Le gouvernement bruxellois cherche à fixer une date pour un deuxième dimanche sans voiture, mais le processus ne se déroule pas sans heurts. Les réseaux sociaux, en particulier, où la ministre de la Mobilité, Elke Van den Brandt (Groen), est la cible de critiques, notamment de la part d’associations citoyennes opposées au projet « Good Move », attisent les tensions.
La raison de toute cette agitation ? L'accord de coalition prévoit qu'à partir de 2027, le deuxième dimanche sans voiture à Bruxelles aura lieu le dimanche du Festival de l'Iris.
Cependant, le 9 mai 2027 est également la fête des mères, et les visiteurs venus de l'extérieur de la ville pour rendre visite à leur mère, à leurs parents ou à leurs grands-parents à Bruxelles craignent des complications supplémentaires et des problèmes de mobilité.
Rechercher une autre date
Mme Van den Brandt a déclaré au Parlement de Bruxelles que tous les détails devaient encore être finalisés, que d'autres dates – le 2 ou le 9 mai, ou encore le 6 juin – étaient à l'étude en concertation avec les différentes parties prenantes, et qu'elle espérait qu'une date puisse être fixée prochainement.
Selon Van den Brandt, le budget consacré au « Dimanche sans voiture » sera du même ordre de grandeur que celui de l’édition 2025. À l’époque, 150 000 euros avaient été consacrés à la communication et à la sensibilisation, 310 000 euros à la fermeture de la Région bruxelloise et des tunnels, et 350 000 euros à la prise en charge des transports en commun gratuits et à l’extension de l’offre. Des discussions avec les communes auront également lieu concernant le financement des activités.
Un deuxième « dimanche sans voiture » est-il utile ?
L'association de mobilité Touring s'étonne que le débat autour d'un deuxième dimanche sans voiture à Bruxelles porte principalement sur la date. Or, la véritable question concerne sa faisabilité et son coût. En d'autres termes, ne vaudrait-il pas mieux investir l'argent consacré à un tel dimanche sans voiture pour sécuriser un carrefour dangereux ?
Selon Touring, qui tient généralement son propre stand lors du ’ dimanche sans voiture “ pour proposer des contrôles gratuits des vélos, le système de mobilité bruxellois ” n’a pas besoin d’un deuxième dimanche sans voiture purement symbolique, mais plutôt de solutions concrètes qui fonctionnent toute l’année ».”

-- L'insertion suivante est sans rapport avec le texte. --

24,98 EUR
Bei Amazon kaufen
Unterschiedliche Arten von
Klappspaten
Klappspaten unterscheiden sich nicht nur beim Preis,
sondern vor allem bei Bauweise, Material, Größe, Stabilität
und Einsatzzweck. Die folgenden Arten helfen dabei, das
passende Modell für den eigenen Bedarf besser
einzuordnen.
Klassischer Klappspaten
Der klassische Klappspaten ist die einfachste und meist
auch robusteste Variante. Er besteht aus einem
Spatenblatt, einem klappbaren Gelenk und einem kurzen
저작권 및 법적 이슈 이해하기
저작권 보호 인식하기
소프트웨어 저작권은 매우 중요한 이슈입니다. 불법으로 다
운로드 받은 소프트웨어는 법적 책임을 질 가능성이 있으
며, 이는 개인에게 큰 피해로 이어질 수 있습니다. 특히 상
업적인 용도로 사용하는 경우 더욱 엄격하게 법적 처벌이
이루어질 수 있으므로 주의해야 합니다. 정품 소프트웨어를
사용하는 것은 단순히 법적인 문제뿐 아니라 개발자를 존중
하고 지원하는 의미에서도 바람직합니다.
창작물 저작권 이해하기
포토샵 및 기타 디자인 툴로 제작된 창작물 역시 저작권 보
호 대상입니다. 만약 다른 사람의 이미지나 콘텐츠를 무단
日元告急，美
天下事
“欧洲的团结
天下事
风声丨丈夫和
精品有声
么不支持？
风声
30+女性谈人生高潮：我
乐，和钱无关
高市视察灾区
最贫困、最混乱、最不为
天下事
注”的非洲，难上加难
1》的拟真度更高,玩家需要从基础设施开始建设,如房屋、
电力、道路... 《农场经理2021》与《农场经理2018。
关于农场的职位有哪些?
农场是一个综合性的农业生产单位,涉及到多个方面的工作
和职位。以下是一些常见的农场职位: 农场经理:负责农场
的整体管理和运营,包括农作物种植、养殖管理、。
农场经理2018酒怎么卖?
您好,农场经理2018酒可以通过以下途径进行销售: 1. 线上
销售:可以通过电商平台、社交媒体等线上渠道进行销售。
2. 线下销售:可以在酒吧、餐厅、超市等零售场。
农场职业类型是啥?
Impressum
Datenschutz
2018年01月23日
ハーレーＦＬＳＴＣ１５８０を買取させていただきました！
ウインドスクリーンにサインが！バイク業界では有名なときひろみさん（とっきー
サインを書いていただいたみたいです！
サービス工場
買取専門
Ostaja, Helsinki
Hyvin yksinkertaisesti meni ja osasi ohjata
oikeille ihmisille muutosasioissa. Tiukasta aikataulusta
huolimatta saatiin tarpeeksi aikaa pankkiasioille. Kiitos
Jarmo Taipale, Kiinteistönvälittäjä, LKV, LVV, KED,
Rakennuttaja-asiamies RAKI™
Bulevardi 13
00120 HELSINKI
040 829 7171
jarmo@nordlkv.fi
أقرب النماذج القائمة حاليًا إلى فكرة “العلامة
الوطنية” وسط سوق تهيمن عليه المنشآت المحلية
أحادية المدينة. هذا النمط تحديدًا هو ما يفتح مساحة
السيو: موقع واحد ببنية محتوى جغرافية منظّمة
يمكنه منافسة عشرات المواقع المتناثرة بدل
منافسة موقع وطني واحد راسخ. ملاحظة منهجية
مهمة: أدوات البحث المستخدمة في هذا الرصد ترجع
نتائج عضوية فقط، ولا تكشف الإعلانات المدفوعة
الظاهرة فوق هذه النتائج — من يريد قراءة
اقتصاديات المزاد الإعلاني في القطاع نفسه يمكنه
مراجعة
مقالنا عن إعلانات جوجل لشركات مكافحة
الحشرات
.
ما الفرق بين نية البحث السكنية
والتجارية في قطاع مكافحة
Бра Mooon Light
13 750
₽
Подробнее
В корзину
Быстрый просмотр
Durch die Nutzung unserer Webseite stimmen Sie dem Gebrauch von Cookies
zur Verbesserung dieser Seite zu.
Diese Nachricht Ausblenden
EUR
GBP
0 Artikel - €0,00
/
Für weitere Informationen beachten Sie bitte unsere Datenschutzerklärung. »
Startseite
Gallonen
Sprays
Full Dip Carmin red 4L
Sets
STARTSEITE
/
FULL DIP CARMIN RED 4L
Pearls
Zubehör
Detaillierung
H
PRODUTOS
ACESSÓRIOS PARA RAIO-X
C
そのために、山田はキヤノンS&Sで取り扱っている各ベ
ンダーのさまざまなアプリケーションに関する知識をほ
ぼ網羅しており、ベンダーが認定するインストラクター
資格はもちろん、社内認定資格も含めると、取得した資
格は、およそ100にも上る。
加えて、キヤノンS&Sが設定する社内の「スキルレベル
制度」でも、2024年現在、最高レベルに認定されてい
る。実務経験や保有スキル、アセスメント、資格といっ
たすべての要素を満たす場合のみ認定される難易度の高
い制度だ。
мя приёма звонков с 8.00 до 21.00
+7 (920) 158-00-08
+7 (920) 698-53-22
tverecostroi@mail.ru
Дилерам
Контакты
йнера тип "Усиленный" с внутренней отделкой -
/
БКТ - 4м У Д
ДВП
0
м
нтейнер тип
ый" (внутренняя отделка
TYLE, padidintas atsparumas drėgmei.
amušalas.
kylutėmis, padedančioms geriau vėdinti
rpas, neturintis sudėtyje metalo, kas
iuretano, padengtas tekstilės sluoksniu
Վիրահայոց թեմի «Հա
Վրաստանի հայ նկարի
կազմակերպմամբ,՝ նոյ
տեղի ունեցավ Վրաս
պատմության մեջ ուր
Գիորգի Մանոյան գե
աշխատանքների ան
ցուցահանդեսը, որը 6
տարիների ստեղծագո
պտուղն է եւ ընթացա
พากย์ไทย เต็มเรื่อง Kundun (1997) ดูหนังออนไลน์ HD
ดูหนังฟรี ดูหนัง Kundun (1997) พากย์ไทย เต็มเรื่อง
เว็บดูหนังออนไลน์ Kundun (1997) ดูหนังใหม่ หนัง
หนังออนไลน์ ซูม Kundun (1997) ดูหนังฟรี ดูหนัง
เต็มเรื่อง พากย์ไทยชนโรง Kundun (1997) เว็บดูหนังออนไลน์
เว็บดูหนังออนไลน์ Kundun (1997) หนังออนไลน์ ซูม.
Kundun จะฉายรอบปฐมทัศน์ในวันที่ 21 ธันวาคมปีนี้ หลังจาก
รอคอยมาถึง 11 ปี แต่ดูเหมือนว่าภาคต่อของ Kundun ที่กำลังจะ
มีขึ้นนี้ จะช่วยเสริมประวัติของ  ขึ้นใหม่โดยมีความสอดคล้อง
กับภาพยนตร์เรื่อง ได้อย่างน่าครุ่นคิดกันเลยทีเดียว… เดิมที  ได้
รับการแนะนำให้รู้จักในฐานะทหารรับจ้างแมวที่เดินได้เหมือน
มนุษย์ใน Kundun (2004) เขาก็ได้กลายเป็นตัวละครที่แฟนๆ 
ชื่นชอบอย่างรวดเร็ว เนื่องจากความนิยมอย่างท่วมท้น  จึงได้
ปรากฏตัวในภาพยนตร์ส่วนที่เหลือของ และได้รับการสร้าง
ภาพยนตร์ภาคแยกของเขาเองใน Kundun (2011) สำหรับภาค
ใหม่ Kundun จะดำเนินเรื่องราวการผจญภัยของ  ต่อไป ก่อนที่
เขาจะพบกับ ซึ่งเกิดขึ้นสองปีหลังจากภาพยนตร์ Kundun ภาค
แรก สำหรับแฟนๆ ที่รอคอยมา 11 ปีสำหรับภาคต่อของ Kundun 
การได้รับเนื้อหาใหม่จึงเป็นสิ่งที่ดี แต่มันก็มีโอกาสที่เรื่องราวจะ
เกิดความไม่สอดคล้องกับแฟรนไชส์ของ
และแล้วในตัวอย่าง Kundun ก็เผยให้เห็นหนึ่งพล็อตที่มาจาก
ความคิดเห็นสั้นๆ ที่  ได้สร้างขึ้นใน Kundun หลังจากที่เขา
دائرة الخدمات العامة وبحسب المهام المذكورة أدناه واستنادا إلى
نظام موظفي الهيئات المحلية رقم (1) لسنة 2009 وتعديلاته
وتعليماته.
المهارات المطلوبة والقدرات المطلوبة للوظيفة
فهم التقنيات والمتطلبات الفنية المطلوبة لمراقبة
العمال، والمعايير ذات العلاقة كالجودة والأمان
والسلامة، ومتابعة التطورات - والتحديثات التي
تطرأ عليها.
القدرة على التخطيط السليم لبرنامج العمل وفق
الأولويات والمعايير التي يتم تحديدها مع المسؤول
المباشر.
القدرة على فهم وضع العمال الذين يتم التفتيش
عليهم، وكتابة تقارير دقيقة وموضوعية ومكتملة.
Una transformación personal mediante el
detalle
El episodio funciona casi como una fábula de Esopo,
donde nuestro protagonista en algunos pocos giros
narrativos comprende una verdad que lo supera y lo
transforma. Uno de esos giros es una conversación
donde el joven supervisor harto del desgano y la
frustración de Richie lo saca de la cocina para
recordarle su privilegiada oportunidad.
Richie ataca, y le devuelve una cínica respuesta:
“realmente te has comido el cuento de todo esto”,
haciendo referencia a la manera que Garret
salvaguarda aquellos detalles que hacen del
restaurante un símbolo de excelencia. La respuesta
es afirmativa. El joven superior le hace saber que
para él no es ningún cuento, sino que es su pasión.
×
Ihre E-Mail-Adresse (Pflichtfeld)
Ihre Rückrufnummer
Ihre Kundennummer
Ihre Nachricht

” Cela implique des transports en commun fiables, une meilleure accessibilité, des parkings relais efficaces, des infrastructures plus sûres pour tous les usagers de la route, ainsi que des alternatives crédibles pour ceux qui dépendent encore de la voiture. »
Dans un contexte budgétaire difficile, chaque euro devrait être affecté à des mesures qui améliorent réellement la mobilité quotidienne des citoyens, estime Touring.
Des bienfaits concrets pour la santé
D'autres associations de mobilité, telles que Mobiel 21 – une association qui contribue à coordonner les dimanches sans voiture organisés chaque année en Belgique et dont les adhérents, contrairement à ceux de Touring, ne sont pas majoritairement des automobilistes – ne partagent pas cette critique. L'association souligne l'importance d'un deuxième dimanche sans voiture, notamment pour maintenir la pression sur ces projets structurels précisément.
La directrice générale, Els Van den Broeck, cite également une étude récente publiée dans BRUZZ, qui montre que les niveaux de dioxyde d’azote (NO₂) lors des dimanches sans voiture à Bruxelles sont de 77 à 81% inférieurs à ceux d’un dimanche ordinaire.
Selon cette étude, le nombre de cas d’asthme chez les enfants diminuerait de 10 à 34% si la qualité de l’air était chaque jour aussi bonne que lors du “ dimanche sans voiture ”. « Pour moi, cela montre qu’un deuxième dimanche sans voiture n’est pas seulement symbolique, mais qu’il peut également apporter des bénéfices concrets pour la santé », explique Van den Broeck.
Brussels Environment, qui profite délibérément de cette journée pour montrer comment les espaces publics peuvent être aménagés différemment, sans donner la priorité à la voiture, souligne également l'impact de la réduction de la pollution sonore lors d'un dimanche sans voiture.
Par le passé, des baisses comprises entre 17,5 et 22,5 dB(A) ont été mesurées aux stations de surveillance situées le long des axes E40 et E411, ce qui correspond à une réduction de la pression acoustique de près de 99%. Ce chiffre revêt une importance pour la santé publique, car des études ont montré que le bruit de la circulation a coûté à la population bruxelloise près de 5 400 années de vie en bonne santé en 2021, soit en moyenne 4 mois par personne.